| EXERCISE GOAL |
Transcribe the whole listing below without changing a word, but leave out every image.

| SOURCE MATERIAL |
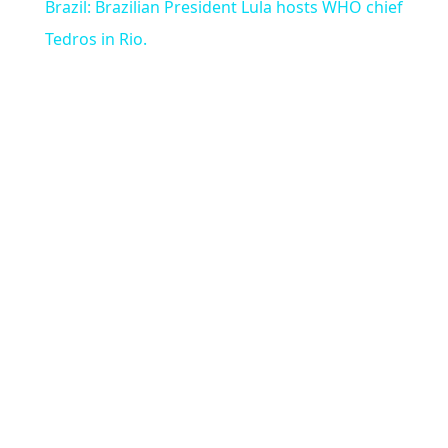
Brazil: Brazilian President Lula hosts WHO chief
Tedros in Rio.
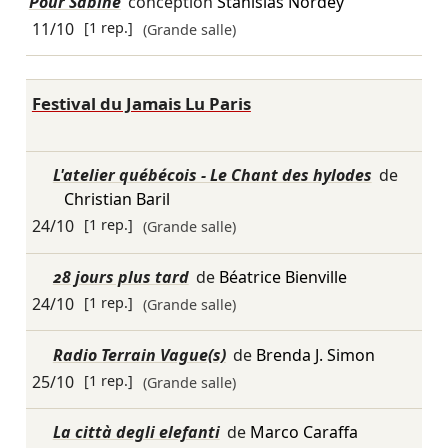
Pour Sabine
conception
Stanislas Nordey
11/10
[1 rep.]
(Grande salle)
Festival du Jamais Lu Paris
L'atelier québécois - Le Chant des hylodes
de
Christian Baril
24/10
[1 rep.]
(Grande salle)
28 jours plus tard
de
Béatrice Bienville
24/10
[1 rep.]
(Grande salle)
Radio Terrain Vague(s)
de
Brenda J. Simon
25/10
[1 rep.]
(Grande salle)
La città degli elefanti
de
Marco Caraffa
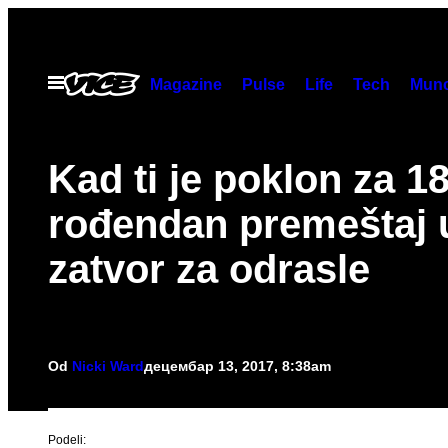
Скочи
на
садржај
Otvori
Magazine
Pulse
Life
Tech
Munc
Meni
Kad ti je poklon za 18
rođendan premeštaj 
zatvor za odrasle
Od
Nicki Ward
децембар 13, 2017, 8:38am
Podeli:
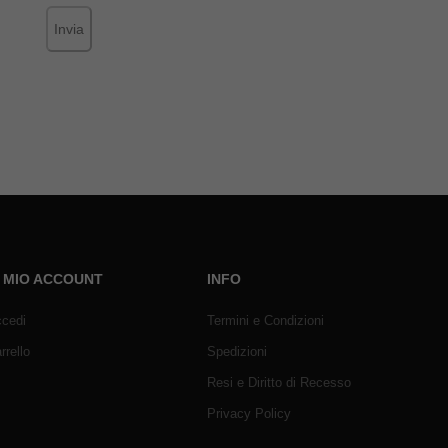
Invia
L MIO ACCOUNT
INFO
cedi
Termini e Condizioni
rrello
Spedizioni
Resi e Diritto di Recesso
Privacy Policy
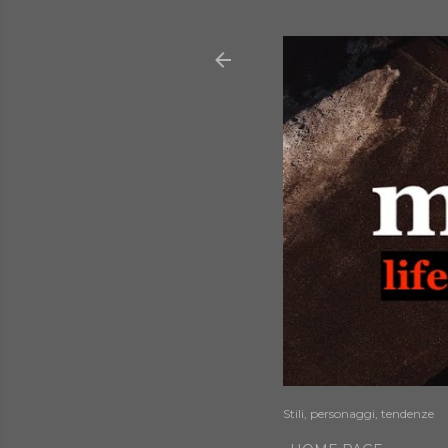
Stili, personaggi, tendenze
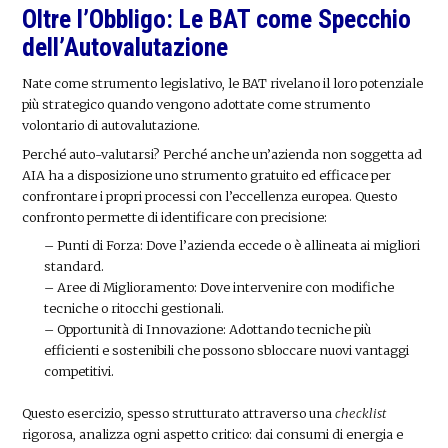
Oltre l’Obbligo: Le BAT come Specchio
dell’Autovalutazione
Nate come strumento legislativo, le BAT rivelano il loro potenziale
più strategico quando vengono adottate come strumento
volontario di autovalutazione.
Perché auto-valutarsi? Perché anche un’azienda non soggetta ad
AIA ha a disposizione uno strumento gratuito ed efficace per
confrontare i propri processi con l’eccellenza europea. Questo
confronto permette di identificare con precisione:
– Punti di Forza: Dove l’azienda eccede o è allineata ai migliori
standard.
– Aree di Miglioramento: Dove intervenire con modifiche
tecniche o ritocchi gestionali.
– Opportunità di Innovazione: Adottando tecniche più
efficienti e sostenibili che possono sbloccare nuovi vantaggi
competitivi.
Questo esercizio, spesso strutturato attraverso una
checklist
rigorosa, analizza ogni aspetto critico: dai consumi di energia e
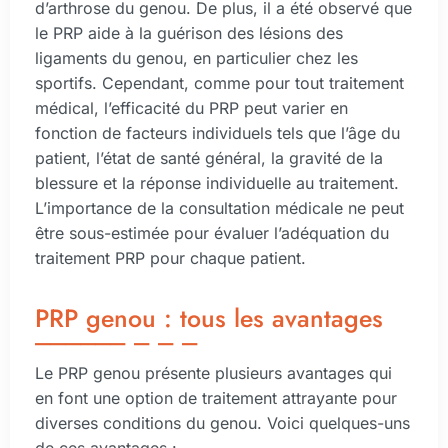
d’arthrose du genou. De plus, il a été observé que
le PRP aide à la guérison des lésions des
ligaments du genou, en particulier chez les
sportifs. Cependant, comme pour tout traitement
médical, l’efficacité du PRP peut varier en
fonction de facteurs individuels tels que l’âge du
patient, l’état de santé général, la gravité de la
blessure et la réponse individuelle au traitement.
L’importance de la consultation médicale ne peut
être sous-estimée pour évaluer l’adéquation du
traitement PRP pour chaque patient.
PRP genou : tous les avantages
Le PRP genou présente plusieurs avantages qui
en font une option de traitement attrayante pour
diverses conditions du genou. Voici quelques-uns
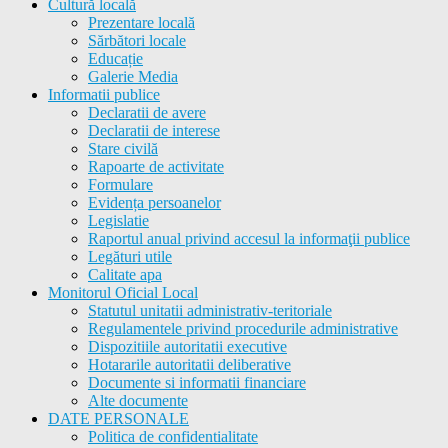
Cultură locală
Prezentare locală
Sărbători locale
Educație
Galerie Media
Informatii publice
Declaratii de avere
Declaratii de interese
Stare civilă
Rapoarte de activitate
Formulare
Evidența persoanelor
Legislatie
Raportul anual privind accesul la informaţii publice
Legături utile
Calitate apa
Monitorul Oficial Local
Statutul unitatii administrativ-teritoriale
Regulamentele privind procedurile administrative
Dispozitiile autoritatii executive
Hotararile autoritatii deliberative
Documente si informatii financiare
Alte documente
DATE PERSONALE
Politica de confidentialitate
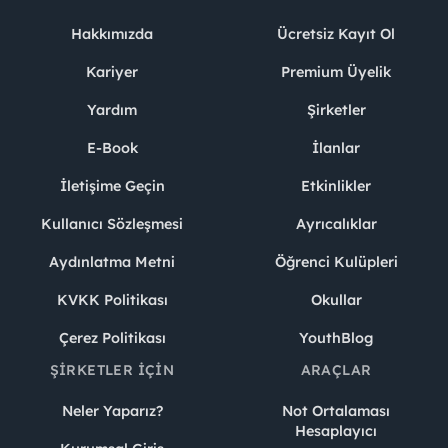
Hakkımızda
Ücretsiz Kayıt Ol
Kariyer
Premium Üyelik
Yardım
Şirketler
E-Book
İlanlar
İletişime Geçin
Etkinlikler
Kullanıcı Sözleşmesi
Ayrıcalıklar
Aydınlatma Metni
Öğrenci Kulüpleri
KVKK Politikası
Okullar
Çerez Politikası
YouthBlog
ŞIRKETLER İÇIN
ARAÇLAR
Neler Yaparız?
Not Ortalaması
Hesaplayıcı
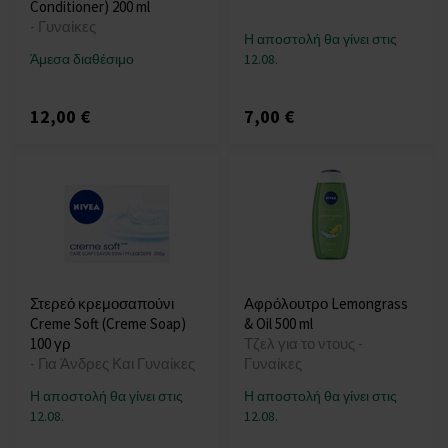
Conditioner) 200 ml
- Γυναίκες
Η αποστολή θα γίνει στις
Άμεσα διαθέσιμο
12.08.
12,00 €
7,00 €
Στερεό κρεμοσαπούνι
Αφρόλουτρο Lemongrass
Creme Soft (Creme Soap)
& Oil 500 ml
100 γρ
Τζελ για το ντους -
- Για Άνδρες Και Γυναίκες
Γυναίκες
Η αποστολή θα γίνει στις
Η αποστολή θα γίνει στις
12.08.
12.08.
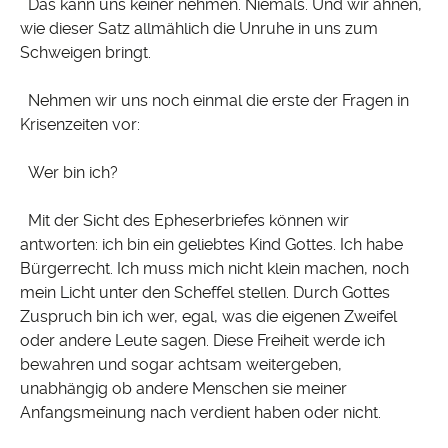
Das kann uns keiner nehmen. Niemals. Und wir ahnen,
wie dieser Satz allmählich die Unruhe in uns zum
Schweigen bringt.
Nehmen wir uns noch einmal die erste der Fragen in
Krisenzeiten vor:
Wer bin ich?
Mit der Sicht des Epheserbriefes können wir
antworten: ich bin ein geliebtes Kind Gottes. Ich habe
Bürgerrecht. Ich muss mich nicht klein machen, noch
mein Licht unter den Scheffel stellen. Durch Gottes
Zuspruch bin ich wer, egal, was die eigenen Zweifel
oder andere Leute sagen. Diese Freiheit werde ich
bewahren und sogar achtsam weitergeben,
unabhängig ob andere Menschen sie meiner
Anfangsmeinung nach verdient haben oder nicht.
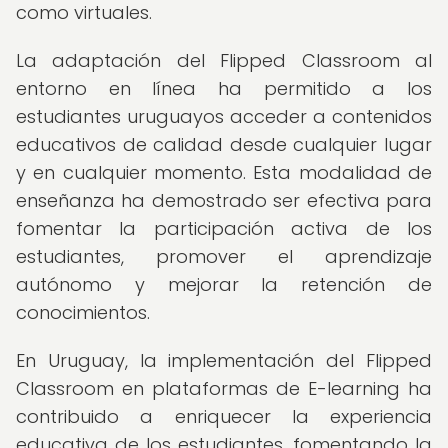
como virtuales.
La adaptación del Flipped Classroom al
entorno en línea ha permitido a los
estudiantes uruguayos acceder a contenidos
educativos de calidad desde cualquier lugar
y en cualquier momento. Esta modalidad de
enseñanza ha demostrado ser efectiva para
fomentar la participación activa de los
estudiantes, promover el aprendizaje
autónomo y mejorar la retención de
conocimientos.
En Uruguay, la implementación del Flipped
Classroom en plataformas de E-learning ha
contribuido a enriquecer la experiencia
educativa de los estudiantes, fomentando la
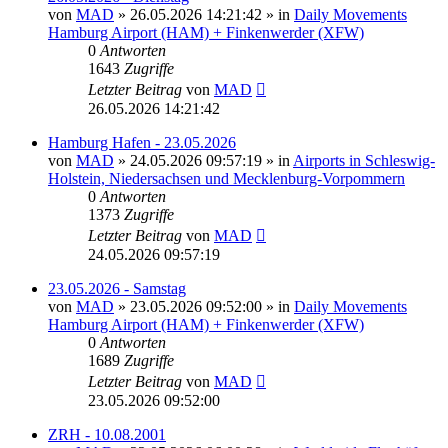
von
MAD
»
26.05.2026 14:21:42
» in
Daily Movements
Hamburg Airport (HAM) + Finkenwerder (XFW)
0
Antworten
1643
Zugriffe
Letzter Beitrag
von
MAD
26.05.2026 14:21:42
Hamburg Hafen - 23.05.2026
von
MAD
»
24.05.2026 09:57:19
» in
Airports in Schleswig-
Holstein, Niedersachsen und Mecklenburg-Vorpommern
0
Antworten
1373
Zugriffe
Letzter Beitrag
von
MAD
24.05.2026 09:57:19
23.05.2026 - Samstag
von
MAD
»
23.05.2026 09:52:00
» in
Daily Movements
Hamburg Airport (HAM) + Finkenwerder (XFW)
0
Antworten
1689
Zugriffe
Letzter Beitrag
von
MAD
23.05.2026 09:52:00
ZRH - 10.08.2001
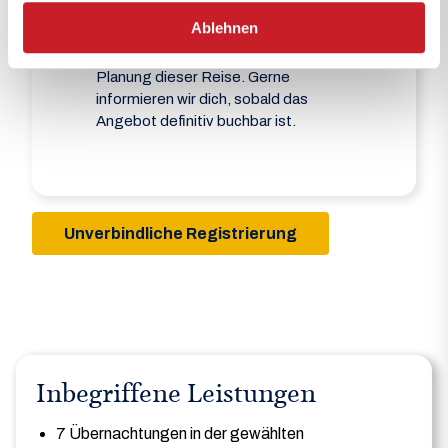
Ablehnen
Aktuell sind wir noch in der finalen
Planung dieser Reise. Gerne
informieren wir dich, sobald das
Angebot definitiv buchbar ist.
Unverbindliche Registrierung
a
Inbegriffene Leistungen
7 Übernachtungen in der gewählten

| TASK OUTPUT |
Brazil: Brazilian President Lula hosts WHO chief
Tedros in Rio.
Pour Sabine
conception
Stanislas Nordey
11/10
[1 rep.]
(Grande salle)
Festival du Jamais Lu Paris
L'atelier québécois - Le Chant des hylodes
de
Christian Baril
24/10
[1 rep.]
(Grande salle)
28 jours plus tard
de
Béatrice Bienville
24/10
[1 rep.]
(Grande salle)
Radio Terrain Vague(s)
de
Brenda J. Simon
25/10
[1 rep.]
(Grande salle)
La città degli elefanti
de
Marco Caraffa
Скочи
на
садржај
Otvori
Magazine
Pulse
Life
Tech
Munc
Meni
Kad ti je poklon za 18
rođendan premeštaj 
zatvor za odrasle
Od
Nicki Ward
децембар 13, 2017, 8:38am
Podeli:
Invia
L MIO ACCOUNT
INFO
cedi
Termini e Condizioni
rrello
Spedizioni
Resi e Diritto di Recesso
Privacy Policy
Stili, personaggi, tendenze
Oltre l’Obbligo: Le BAT come Specchio
dell’Autovalutazione
Nate come strumento legislativo, le BAT rivelano il loro potenziale
più strategico quando vengono adottate come strumento
volontario di autovalutazione.
Perché auto-valutarsi? Perché anche un’azienda non soggetta ad
AIA ha a disposizione uno strumento gratuito ed efficace per
confrontare i propri processi con l’eccellenza europea. Questo
confronto permette di identificare con precisione:
– Punti di Forza: Dove l’azienda eccede o è allineata ai migliori
standard.
– Aree di Miglioramento: Dove intervenire con modifiche
tecniche o ritocchi gestionali.
– Opportunità di Innovazione: Adottando tecniche più
efficienti e sostenibili che possono sbloccare nuovi vantaggi
competitivi.
Questo esercizio, spesso strutturato attraverso una
checklist
rigorosa, analizza ogni aspetto critico: dai consumi di energia e
d’arthrose du genou. De plus, il a été observé que
le PRP aide à la guérison des lésions des
ligaments du genou, en particulier chez les
sportifs. Cependant, comme pour tout traitement
médical, l’efficacité du PRP peut varier en
fonction de facteurs individuels tels que l’âge du
patient, l’état de santé général, la gravité de la
blessure et la réponse individuelle au traitement.
L’importance de la consultation médicale ne peut
être sous-estimée pour évaluer l’adéquation du
traitement PRP pour chaque patient.
PRP genou : tous les avantages
Le PRP genou présente plusieurs avantages qui
en font une option de traitement attrayante pour
diverses conditions du genou. Voici quelques-uns
Cultură locală
Prezentare locală
Sărbători locale
Educație
Galerie Media
Informatii publice
Declaratii de avere
Declaratii de interese
Stare civilă
Rapoarte de activitate
Formulare
Evidența persoanelor
Legislatie
Raportul anual privind accesul la informaţii publice
Legături utile
Calitate apa
Monitorul Oficial Local
Statutul unitatii administrativ-teritoriale
Regulamentele privind procedurile administrative
Dispozitiile autoritatii executive
Hotararile autoritatii deliberative
Documente si informatii financiare
Alte documente
DATE PERSONALE
Politica de confidentialitate
Hakkımızda
Ücretsiz Kayıt Ol
Kariyer
Premium Üyelik
Yardım
Şirketler
E-Book
İlanlar
İletişime Geçin
Etkinlikler
Kullanıcı Sözleşmesi
Ayrıcalıklar
Aydınlatma Metni
Öğrenci Kulüpleri
KVKK Politikası
Okullar
Çerez Politikası
YouthBlog
ŞIRKETLER İÇIN
ARAÇLAR
Neler Yaparız?
Not Ortalaması
Hesaplayıcı
Conditioner) 200 ml
- Γυναίκες
Η αποστολή θα γίνει στις
Άμεσα διαθέσιμο
12.08.
12,00 €
7,00 €
Στερεό κρεμοσαπούνι
Αφρόλουτρο Lemongrass
Creme Soft (Creme Soap)
& Oil 500 ml
100 γρ
Τζελ για το ντους -
- Για Άνδρες Και Γυναίκες
Γυναίκες
Η αποστολή θα γίνει στις
Η αποστολή θα γίνει στις
12.08.
12.08.
Das kann uns keiner nehmen. Niemals. Und wir ahnen,
wie dieser Satz allmählich die Unruhe in uns zum
Schweigen bringt.
Nehmen wir uns noch einmal die erste der Fragen in
Krisenzeiten vor:
Wer bin ich?
Mit der Sicht des Epheserbriefes können wir
antworten: ich bin ein geliebtes Kind Gottes. Ich habe
Bürgerrecht. Ich muss mich nicht klein machen, noch
mein Licht unter den Scheffel stellen. Durch Gottes
Zuspruch bin ich wer, egal, was die eigenen Zweifel
oder andere Leute sagen. Diese Freiheit werde ich
bewahren und sogar achtsam weitergeben,
unabhängig ob andere Menschen sie meiner
Anfangsmeinung nach verdient haben oder nicht.
como virtuales.
La adaptación del Flipped Classroom al
entorno en línea ha permitido a los
estudiantes uruguayos acceder a contenidos
educativos de calidad desde cualquier lugar
y en cualquier momento. Esta modalidad de
enseñanza ha demostrado ser efectiva para
fomentar la participación activa de los
estudiantes, promover el aprendizaje
autónomo y mejorar la retención de
conocimientos.
En Uruguay, la implementación del Flipped
Classroom en plataformas de E-learning ha
contribuido a enriquecer la experiencia
educativa de los estudiantes, fomentando la
von
MAD
»
26.05.2026 14:21:42
» in
Daily Movements
Hamburg Airport (HAM) + Finkenwerder (XFW)
0
Antworten
1643
Zugriffe
Letzter Beitrag
von
MAD
26.05.2026 14:21:42
Hamburg Hafen - 23.05.2026
von
MAD
»
24.05.2026 09:57:19
» in
Airports in Schleswig-
Holstein, Niedersachsen und Mecklenburg-Vorpommern
0
Antworten
1373
Zugriffe
Letzter Beitrag
von
MAD
24.05.2026 09:57:19
23.05.2026 - Samstag
von
MAD
»
23.05.2026 09:52:00
» in
Daily Movements
Hamburg Airport (HAM) + Finkenwerder (XFW)
0
Antworten
1689
Zugriffe
Letzter Beitrag
von
MAD
23.05.2026 09:52:00
ZRH - 10.08.2001
Ablehnen
Aktuell sind wir noch in der finalen
Planung dieser Reise. Gerne
informieren wir dich, sobald das
Angebot definitiv buchbar ist.
Unverbindliche Registrierung
a
Inbegriffene Leistungen
7 Übernachtungen in der gewählten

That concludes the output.